Frequently Asked Questions
What is the average typing speed?
The empirical global average is 52 WPM, based on the 2018 Aalto University and University of Cambridge study by Dhakal, Feit, Kristensson, and Oulasvirta, which analyzed 136 million keystrokes from 168,000 volunteers across 200 countries. The commonly cited 40 WPM figure is a civil service hiring floor from the late 19th century, not a modern population measurement.
Is 40 WPM a good typing speed?
40 WPM meets the civil service minimum threshold but sits below the real population average of 52 WPM. It is adequate for basic office tasks but places you in the bottom 20-25% of active computer users. Most professional hiring now expects 50-60 WPM or higher for roles that involve regular text work.
What percentage of people type over 100 WPM?
Only 1 to 1.3% of the general population types above 100 WPM. Above 120 WPM is roughly 0.1% of typists, which is world-class territory. The large majority of people, around 65%, land between 40 and 80 WPM.
Why is my Monkeytype score higher than my TypeRacer score?
Monkeytype uses a limited set of common words without capitalization or punctuation and allows users to move past errors without correcting them, which inflates scores. TypeRacer uses literary passages with complex punctuation and stops your test on each uncorrected error. Both measure real speed but under very different conditions. Net WPM on a standardized test with random words is the most reliable benchmark.

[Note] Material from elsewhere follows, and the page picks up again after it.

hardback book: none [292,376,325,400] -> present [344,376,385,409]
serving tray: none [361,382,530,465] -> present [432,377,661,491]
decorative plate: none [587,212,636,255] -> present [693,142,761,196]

What is the average mobile typing speed?
The global average for touchscreen typing is 36.2 WPM, based on an Aalto University 2019 study of 37,370 users. Two-thumb typing, which 74% of mobile users rely on, averages 38 WPM. Mobile typing runs roughly 25-30% slower than the desktop average of 52 WPM, primarily because touchscreens cannot build the same motor memory as physical keyboards.

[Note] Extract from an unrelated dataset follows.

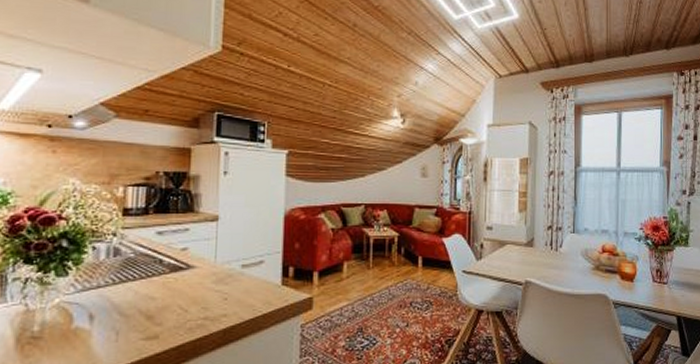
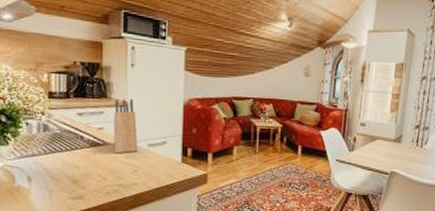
knife block: none [199,211,229,279] -> present [114,98,138,154]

Does switching to Dvorak increase typing speed?
Research found no statistically significant WPM increase when switching from QWERTY to Dvorak after the learning period, despite Dvorak requiring 62% less finger movement across the keyboard. The reduced movement does lower hand strain during long sessions, but it does not translate into measurable raw speed gains for most typists who already have established QWERTY muscle memory.